TASK BRIEF:
Find the line containing "price_high, 7: 5.296 -> 5.308" in the records below. Copy exactly that line and each one after it, ending at the line containing "price_low, 9: 5.261 -> 5.272", and nothing more.

RECORDS TO USE:
↓

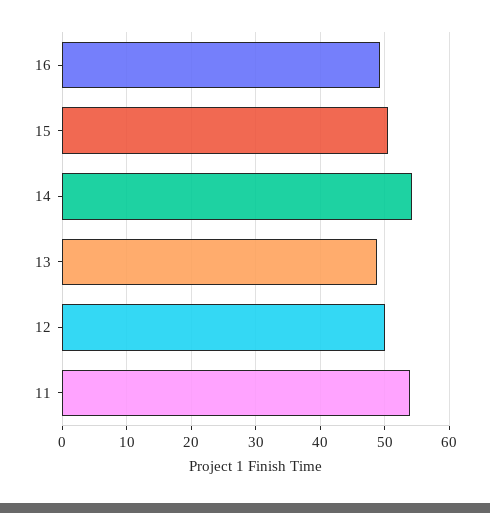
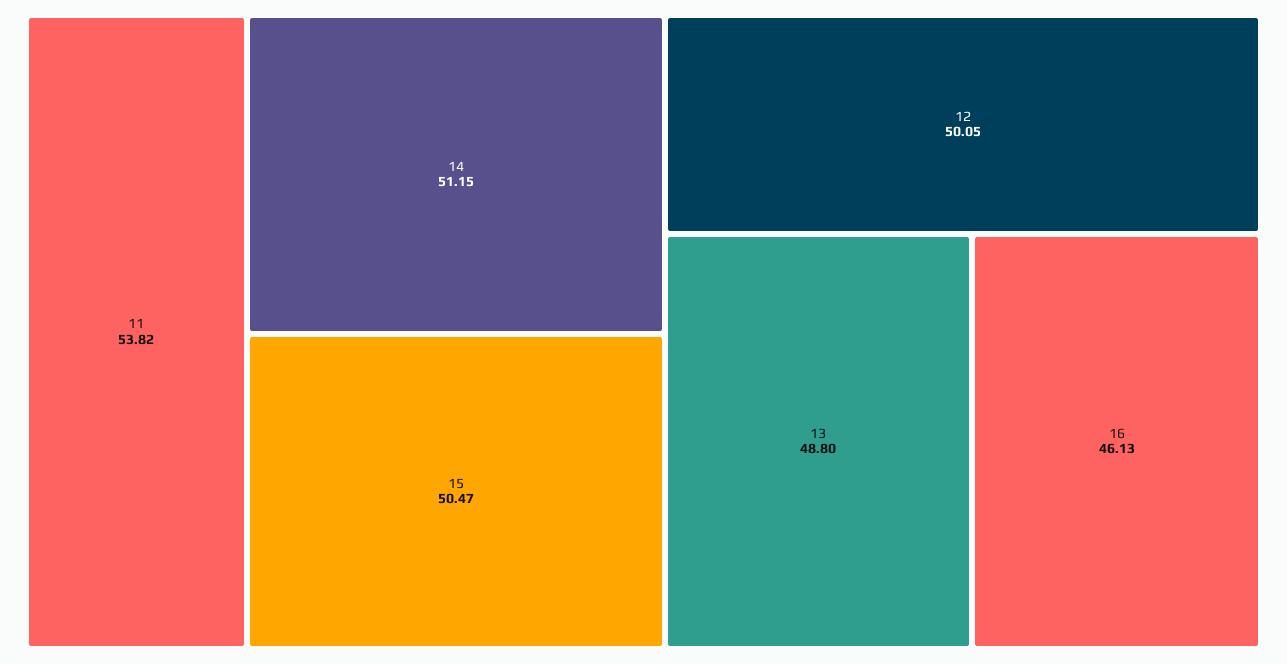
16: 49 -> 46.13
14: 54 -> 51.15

↑
↓

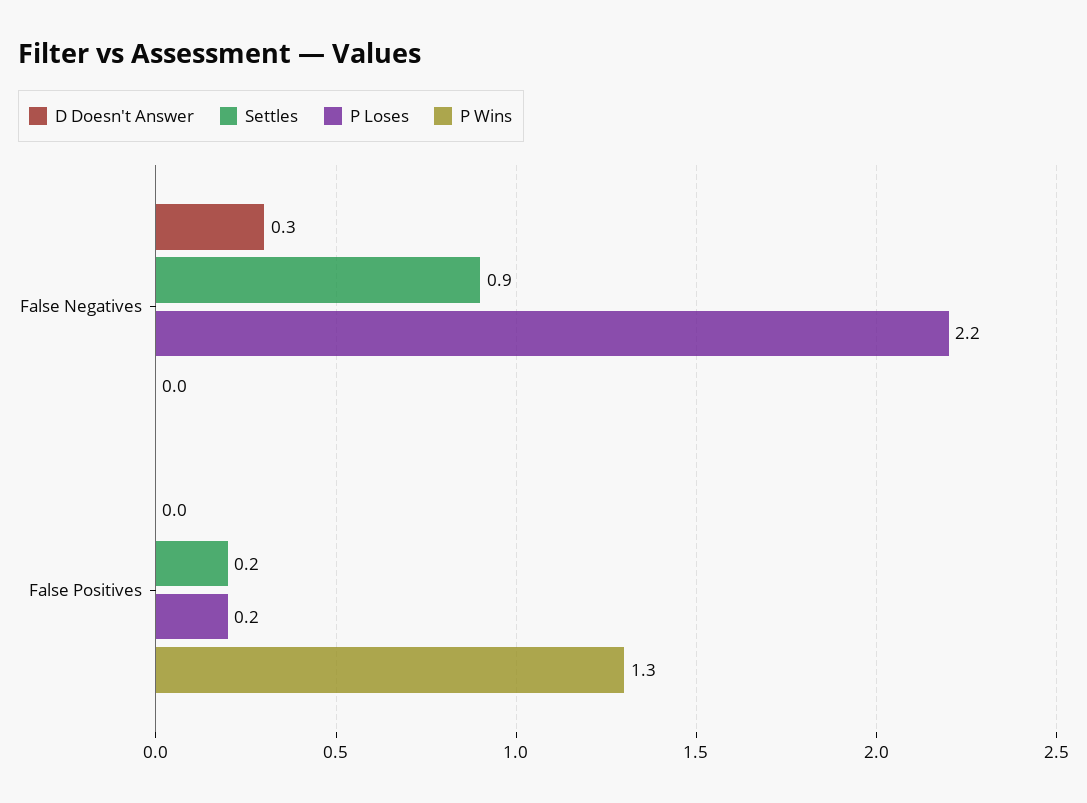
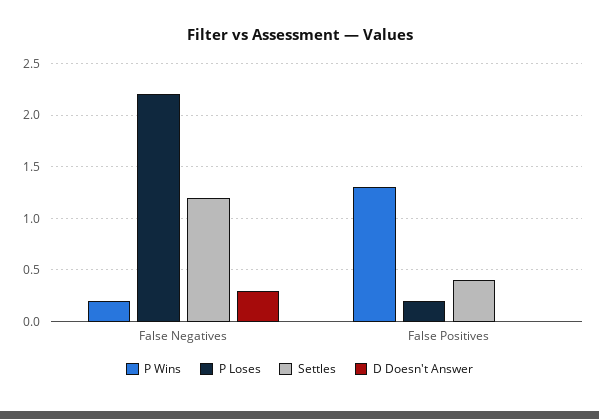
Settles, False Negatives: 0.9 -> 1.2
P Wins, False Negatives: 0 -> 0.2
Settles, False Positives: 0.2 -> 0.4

↑
↓

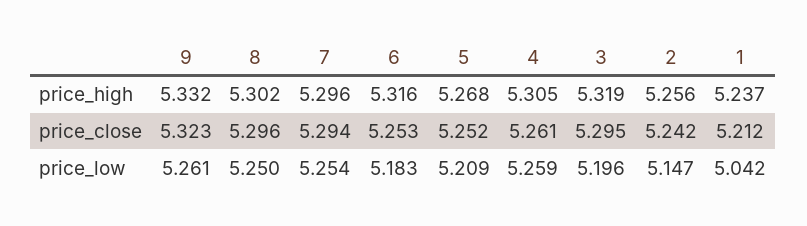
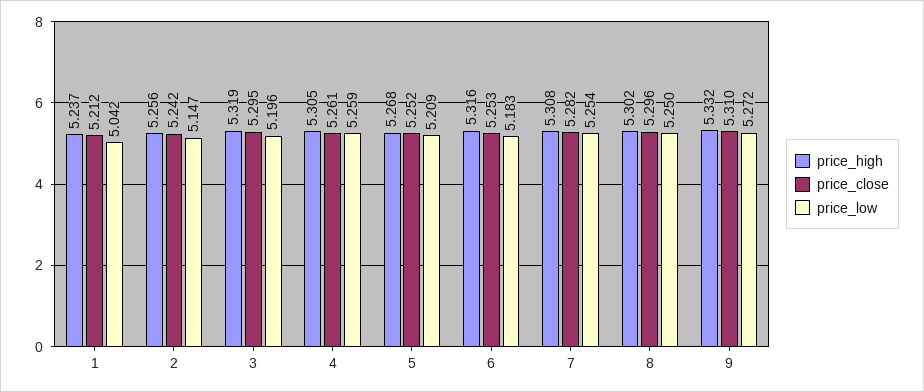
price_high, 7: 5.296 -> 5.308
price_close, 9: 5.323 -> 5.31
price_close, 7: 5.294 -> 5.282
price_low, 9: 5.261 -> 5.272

↑

YOUR RESPONSE:
price_high, 7: 5.296 -> 5.308
price_close, 9: 5.323 -> 5.31
price_close, 7: 5.294 -> 5.282
price_low, 9: 5.261 -> 5.272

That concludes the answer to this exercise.